"Help me help my board" is a lament among association executives. The cry arises because few board members have extensive knowledge of governance. Instead they are guided by myths, stay in their comfort zone ("I won't say anything my first year") or they pattern themselves after board behaviors (right or wrong).

These are the pleas I hear as I plan board orientations:

Board members are missing meetings. Directors are trustees of the corporation. When meetings are called, they are expected to attend. Many bylaws allow for "excused absences," but those should be rarely used. It takes a team to be a great board, and absent members diminish effectiveness.

My board is reluctant to use the savings. Boards treat financial reserves sacredly, conserving funds for a "rainy day." Every time the board meets and does not use the savings for purposes that advance the mission and serve the members, they are in effect making a decision. Rely on policy to guide the board on the amount and use of savings. Consider allocating a percentage for "research and development." It is prudent to use reserves for technology investments, staffing needs and program development.

Myths influence our board. The most common myths cited include, "We can't lobby or take positions," "We can't make money," or "All our records are open to the public." The best defense against myths is to cite the facts.

We use a consent agenda, but directors won't read in advance. It is said one must "read to lead." If reports are distributed in advance by email, board portal or through a consent agenda, directors are expected to read them. The chair should promote accountability in preparing for meetings.

They are not engaged. Signs of an engaged director are evidenced by preparation and an understanding of the strategic plan. Disengagement may be caused by too frequent meetings or the lack of a plan. Check recent meeting agendas to see if the discussions are substantive or a series of reports and updates. The minutes should reflect decisions that advance the mission and goals.

Directors have a problem thinking long term. Directors should focus on the future of the community they represent. It requires thinking beyond their terms of office. Though board terms average two or three years, one must think five to 10 years out. Continually scan the environment and position the organization to best serve and protect its members. Use the annual retreat for an environmental scan or invite a futurist to address the board.

Too few care about government relations. Most mission statements include an element of advocacy. U.S. law affords organizations the "right to petition government." Directors should embrace government relations rather than fearing politics.

Directors overshadow the committee chairs. A link between the board and committees is achieved by directors serving as liaisons. They act as communication conduits and champions for the committees. Too often a director will intimidate the committee chair and act as if he or she runs the meeting. Liaisons should serve as resources but not usurp the role of committee chairs.

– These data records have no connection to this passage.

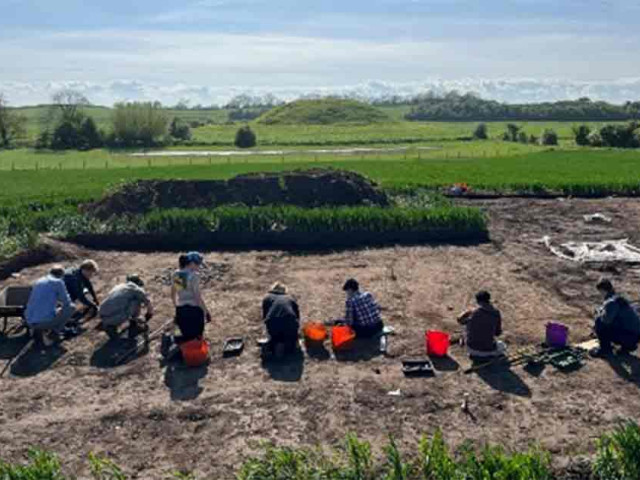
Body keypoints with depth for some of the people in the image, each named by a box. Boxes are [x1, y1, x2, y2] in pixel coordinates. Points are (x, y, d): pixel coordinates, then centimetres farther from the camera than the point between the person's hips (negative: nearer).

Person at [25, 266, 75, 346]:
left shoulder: (39, 281, 19)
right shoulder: (58, 282, 0)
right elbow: (67, 302, 4)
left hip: (30, 322, 6)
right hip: (46, 321, -6)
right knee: (71, 307, 13)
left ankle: (37, 331, 12)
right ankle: (54, 332, 7)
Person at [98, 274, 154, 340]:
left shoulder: (118, 287, 26)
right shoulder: (137, 289, 9)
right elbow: (149, 305, 15)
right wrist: (149, 314, 37)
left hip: (103, 317, 7)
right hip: (117, 319, -6)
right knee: (137, 301, 9)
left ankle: (108, 326, 16)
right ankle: (133, 328, 13)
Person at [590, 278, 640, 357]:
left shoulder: (611, 302, -18)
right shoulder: (619, 298, 13)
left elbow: (606, 319, -29)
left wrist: (599, 313, -9)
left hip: (630, 336, -9)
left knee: (599, 322, -15)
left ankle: (605, 350, -3)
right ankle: (628, 346, 21)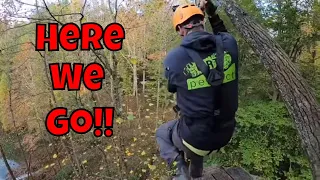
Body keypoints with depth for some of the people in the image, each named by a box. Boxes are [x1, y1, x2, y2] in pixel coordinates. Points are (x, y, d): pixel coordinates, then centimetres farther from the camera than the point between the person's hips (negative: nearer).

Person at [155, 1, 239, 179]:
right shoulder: (229, 43, -10)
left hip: (195, 135, -4)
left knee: (162, 133, 28)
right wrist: (213, 15, 13)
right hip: (225, 133, 5)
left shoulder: (174, 58, -19)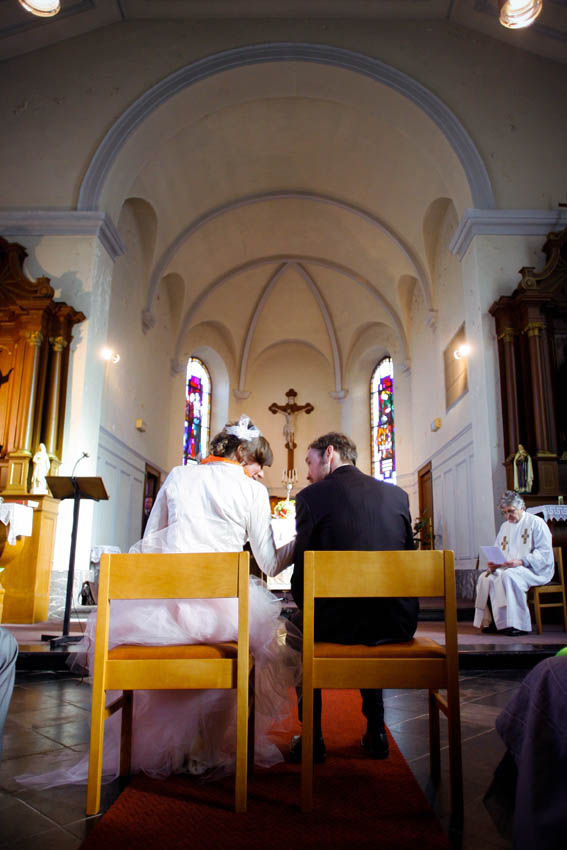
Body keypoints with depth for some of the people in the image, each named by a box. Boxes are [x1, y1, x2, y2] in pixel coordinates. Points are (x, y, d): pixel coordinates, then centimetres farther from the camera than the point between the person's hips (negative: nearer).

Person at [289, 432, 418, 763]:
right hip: (399, 623, 4)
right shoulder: (397, 494, 8)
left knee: (298, 626, 29)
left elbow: (301, 575, -4)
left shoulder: (311, 497, -4)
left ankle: (312, 739, 29)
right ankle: (376, 733, 36)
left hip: (340, 622, -4)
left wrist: (308, 608, 15)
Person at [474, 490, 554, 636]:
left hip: (536, 570, -7)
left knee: (508, 576, -34)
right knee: (485, 578, -16)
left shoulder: (536, 523, -4)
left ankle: (518, 624, -28)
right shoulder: (505, 526, 18)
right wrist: (493, 564, -7)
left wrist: (521, 562, -26)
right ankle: (491, 622, -11)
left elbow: (545, 552, -14)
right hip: (508, 568, 7)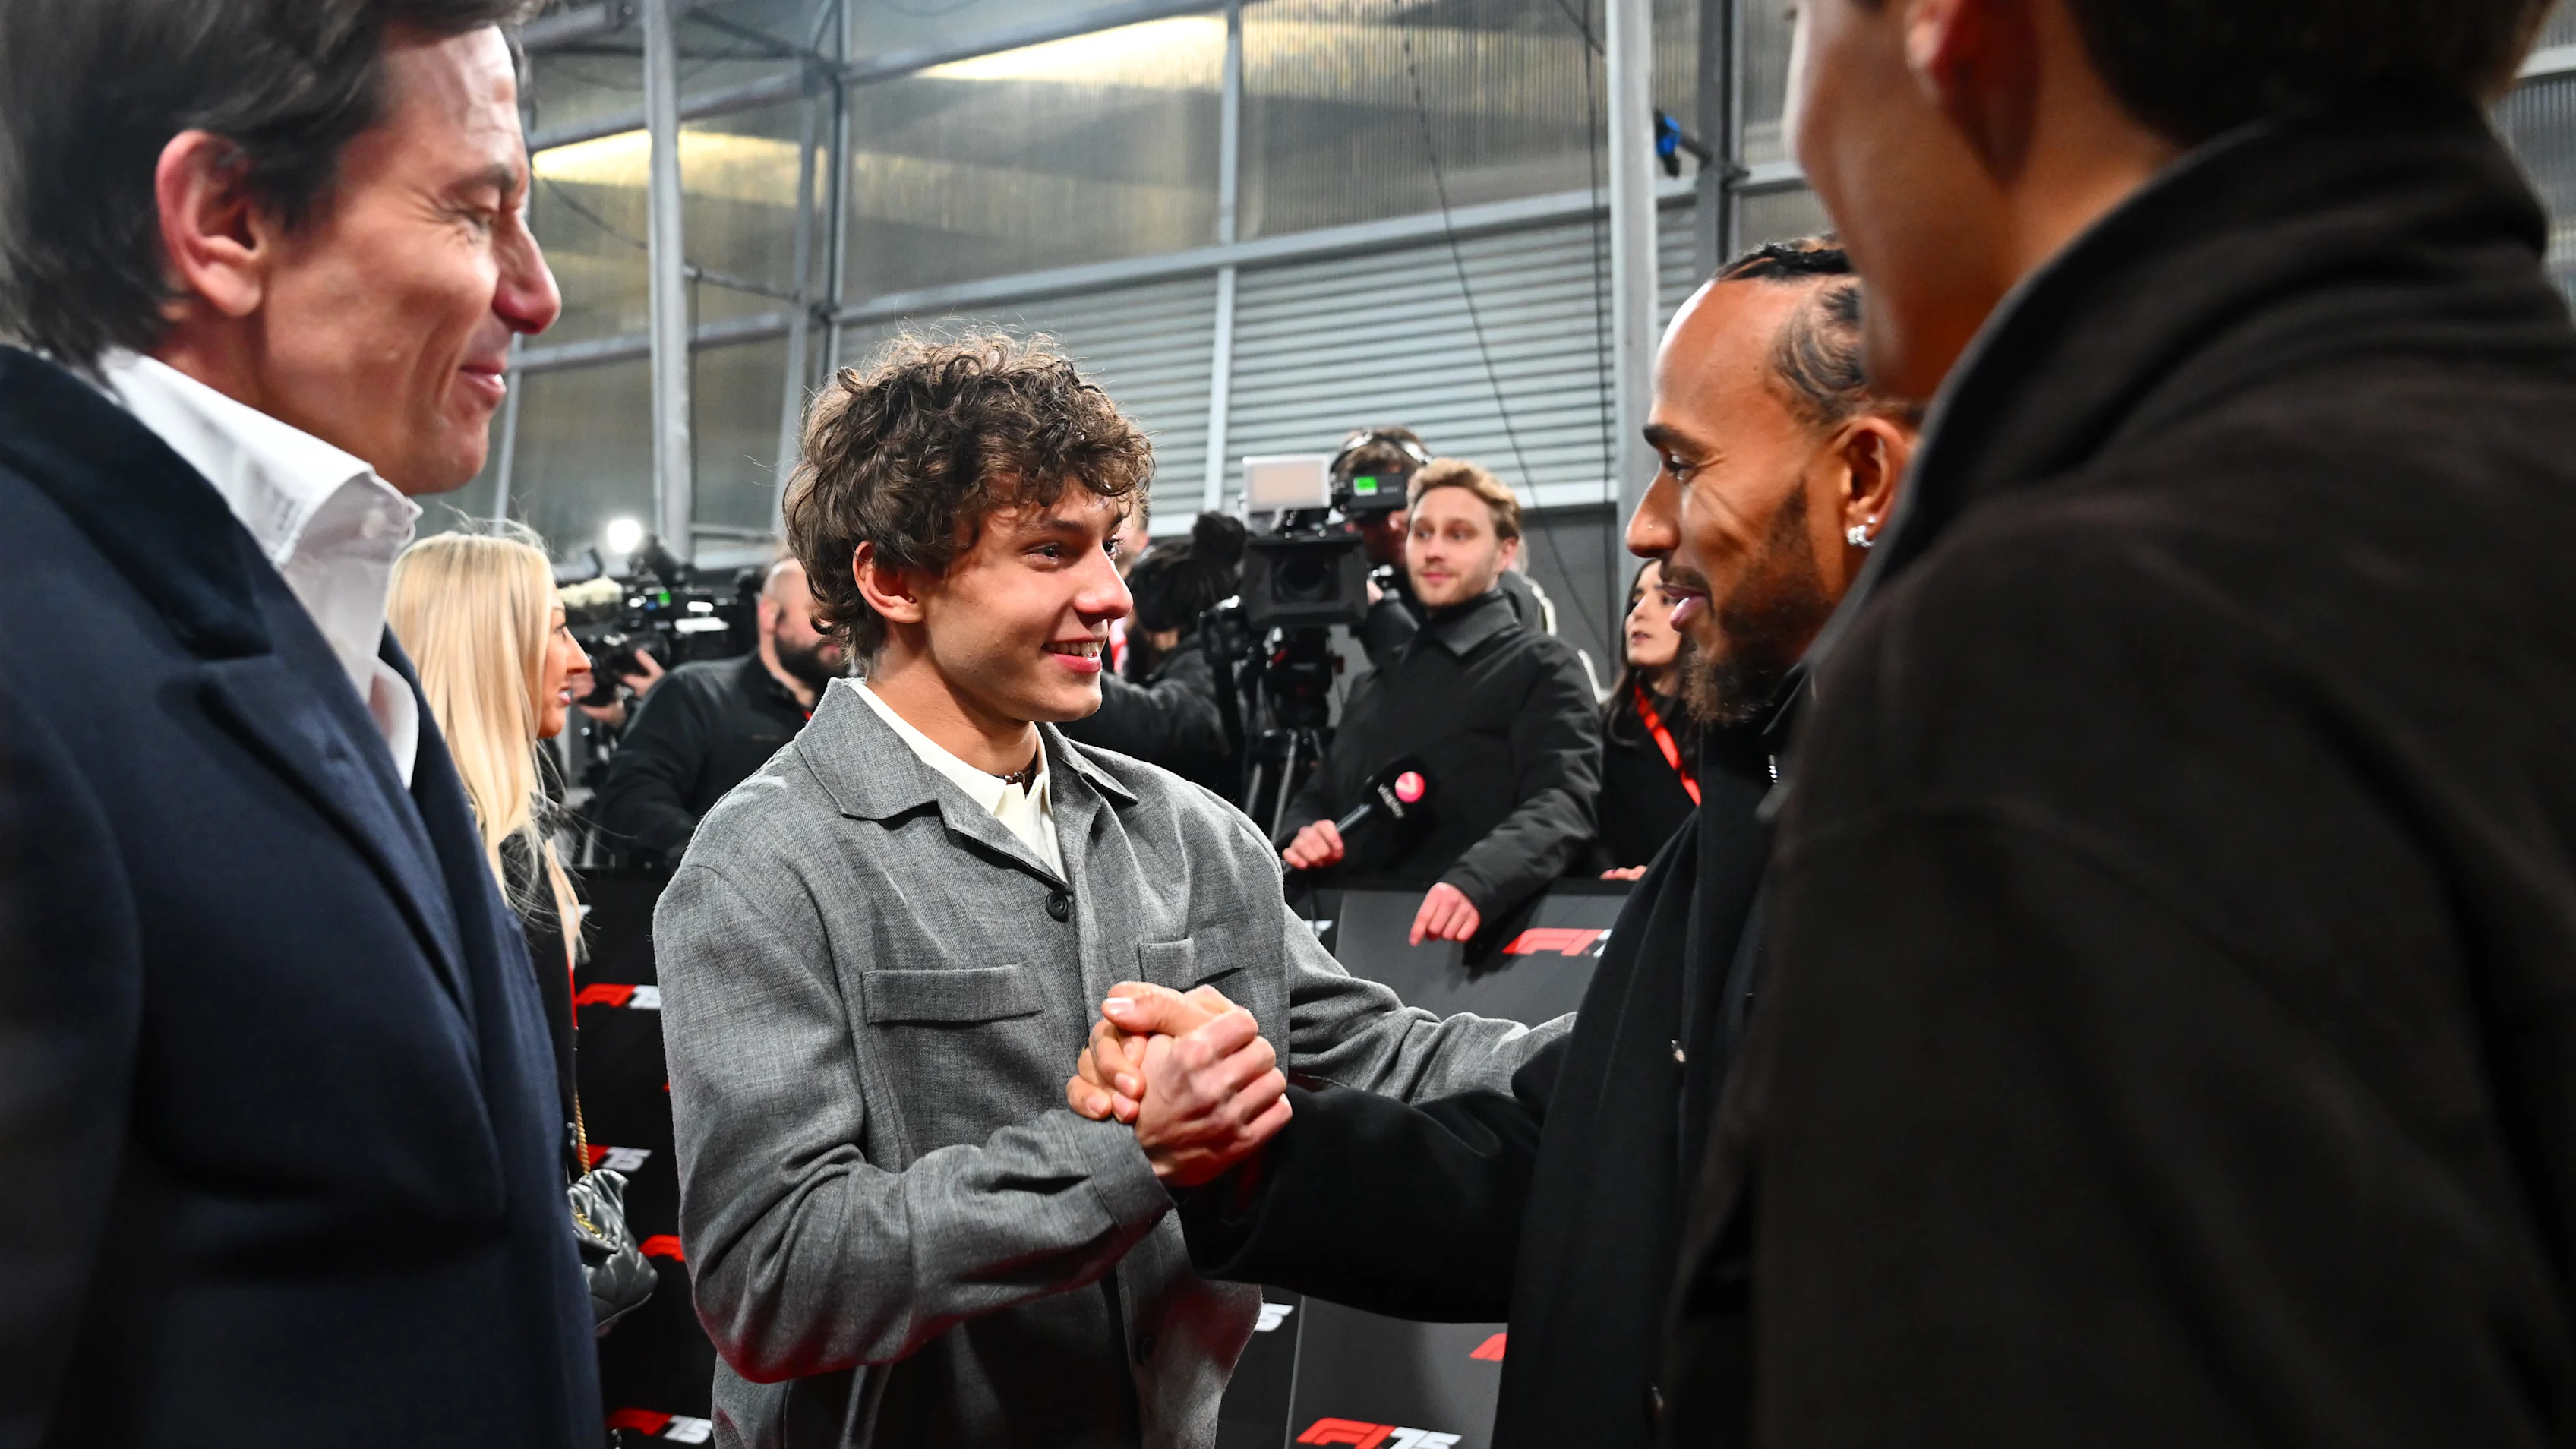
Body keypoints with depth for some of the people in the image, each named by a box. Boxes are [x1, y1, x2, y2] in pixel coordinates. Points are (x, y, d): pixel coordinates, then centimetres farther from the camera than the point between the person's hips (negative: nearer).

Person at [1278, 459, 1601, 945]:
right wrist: (1302, 833, 3)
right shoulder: (1375, 682, 24)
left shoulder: (1543, 668, 3)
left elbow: (1561, 804, -12)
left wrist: (1473, 884, -30)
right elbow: (1319, 795, 28)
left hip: (1459, 941, -5)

Some directors are micromanaging me or staff members. The role of the board is to govern. Because many directors are effective company administrators they slip into the staff's role of management. Directors must understand that the board governs and the staff manages.

Directors make a motion for every action. Motions document important decisions. Most board actions are guided by existing policies and budget, thus not requiring ratification. More substantive issues deserve board attention. Motions demonstrate that issues are vetted, consensus reached and due diligence conducted.

Directors think the staff works for them. The board has a direct relationship with the executive director, attorney and accountant. Their relationship with staff should be professional and cordial but they do not have authority to instruct, evaluate or comment on job performance. Staff works under the supervision of the executive director.

The budget drives the board more than the strategic plan. A strategic plan sets the direction for several years. Goals are areas in which the board has committed resources. The strategic plan should primarily guide the board, not the budget. Be sure the plan and budget are in sync.

Help directors understand their roles with an orientation and counsel from legal and accounting professionals.